### What you are asked to do
The records that follow are to be transcribed exactly.

### Records for processing

------------------------------------

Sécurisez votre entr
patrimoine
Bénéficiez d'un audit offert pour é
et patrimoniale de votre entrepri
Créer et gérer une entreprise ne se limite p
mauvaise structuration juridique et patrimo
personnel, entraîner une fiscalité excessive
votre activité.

------------------------------------

### Task result
Sécurisez votre entr
patrimoine
Bénéficiez d'un audit offert pour é
et patrimoniale de votre entrepri
Créer et gérer une entreprise ne se limite p
mauvaise structuration juridique et patrimo
personnel, entraîner une fiscalité excessive
votre activité.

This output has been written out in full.